Verstoß gegen ein ausdrückliches Verbot
Hat der Arbeitgeber absolut jegliche private Nutzung des Internets während der Arbeitszeit grundsätzlich verboten, stellt jede Privatnutzung eine Pflichtverletzung des Arbeitnehmers dar. Ob dies arbeitsrechtliche Konsequenzen, wie eine Abmahnung oder Kündigung rechtfertigt, hängt von der Intensität des Pflichtverstoßes ab. Möchte der Arbeitgeber ganz allgemein jegliche private Nutzung des Internets während der Arbeitszeit verbieten, unterliegt dies nicht dem Mitbestimmungsrecht des Betriebsrates.

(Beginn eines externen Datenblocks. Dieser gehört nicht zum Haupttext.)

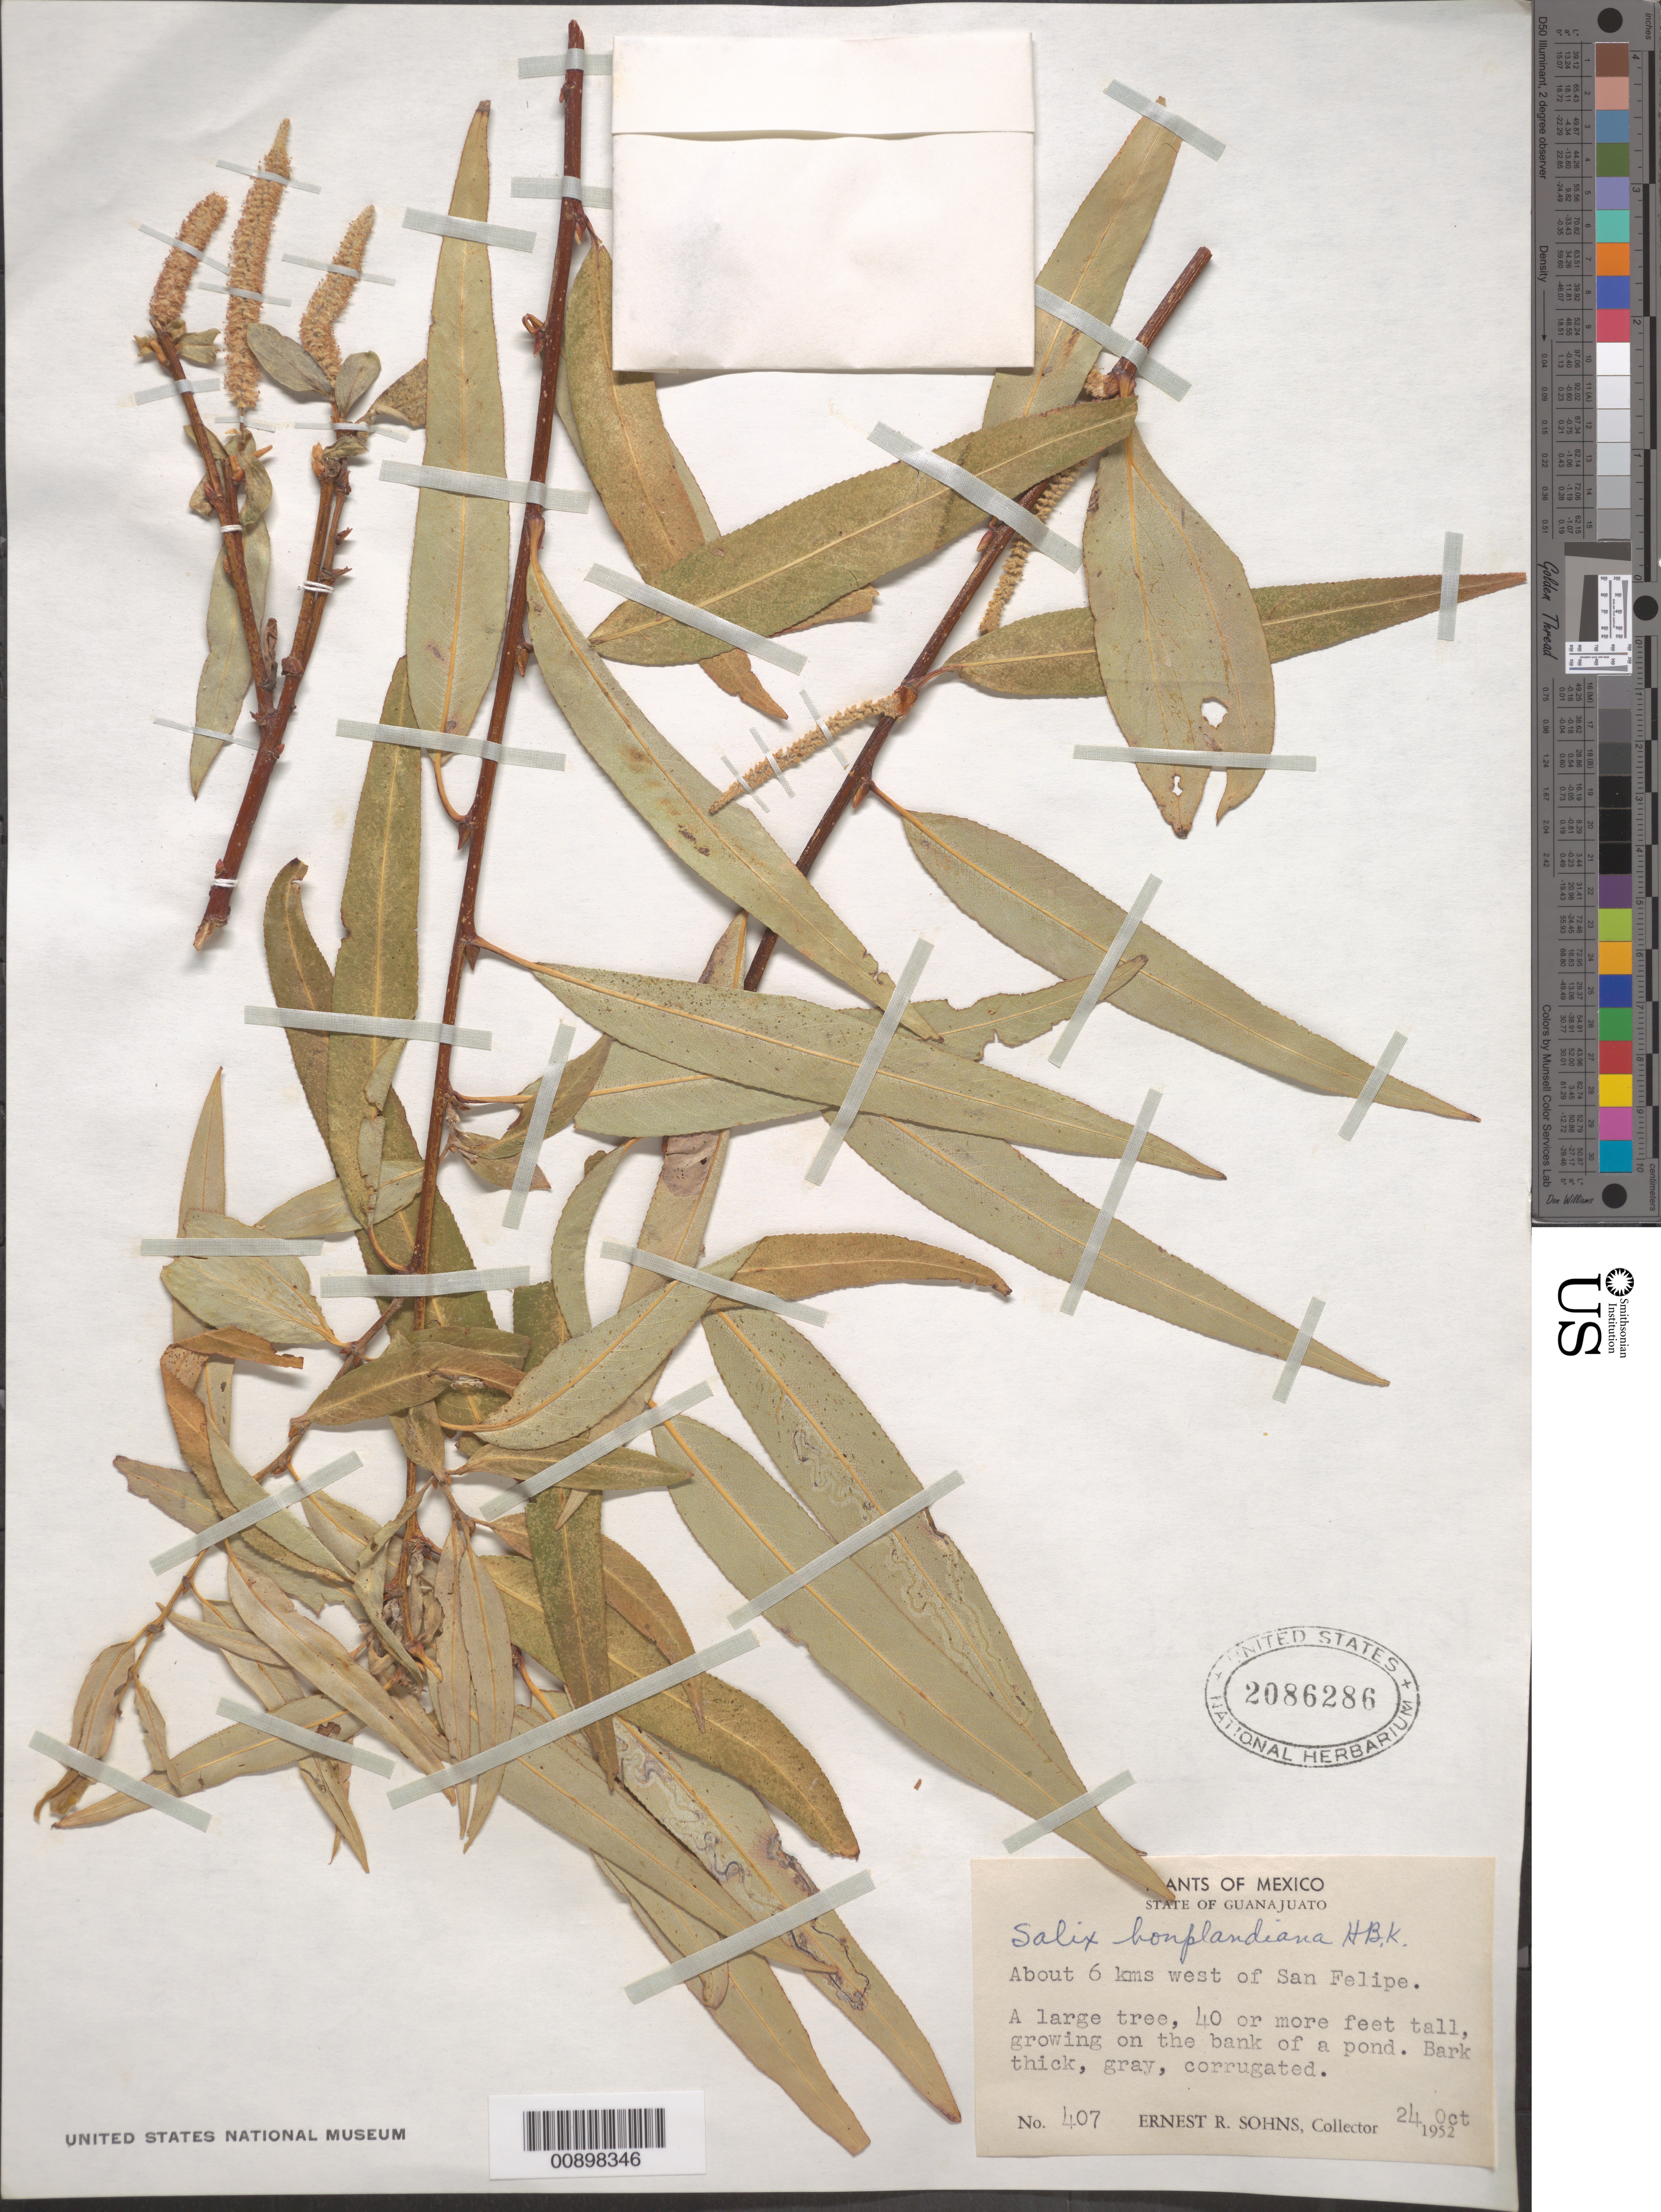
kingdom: Plantae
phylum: Tracheophyta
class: Magnoliopsida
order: Malpighiales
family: Salicaceae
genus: Salix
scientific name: Salix bonplandiana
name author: Kunth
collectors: E. R. Sohns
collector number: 407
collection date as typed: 24 Oct 1952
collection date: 1952-10-24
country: Mexico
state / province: Guanajuato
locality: About 6 kms. West of San Felipe, State of Guanajuato.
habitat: Growing on the bank of a pond.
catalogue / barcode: US 2086286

Ausdrückliche Erlaubnis oder Duldung
Wenn der Arbeitgeber die private Internetnutzung durch schriftlichen Arbeitsvertragszusatz, Betriebsvereinbarung oder Ausübung des Direktionsrechtes erlaubt, kann er Nutzungsregeln aufstellen. Werden zur privaten Nutzung des Internets konkrete Regeln aufgestellt, dürfte gegebenenfalls der Betriebsrat mitbestimmen. Wenn die Nutzungsregeln nicht eingehalten werden, liegt ein Pflichtverstoß vor.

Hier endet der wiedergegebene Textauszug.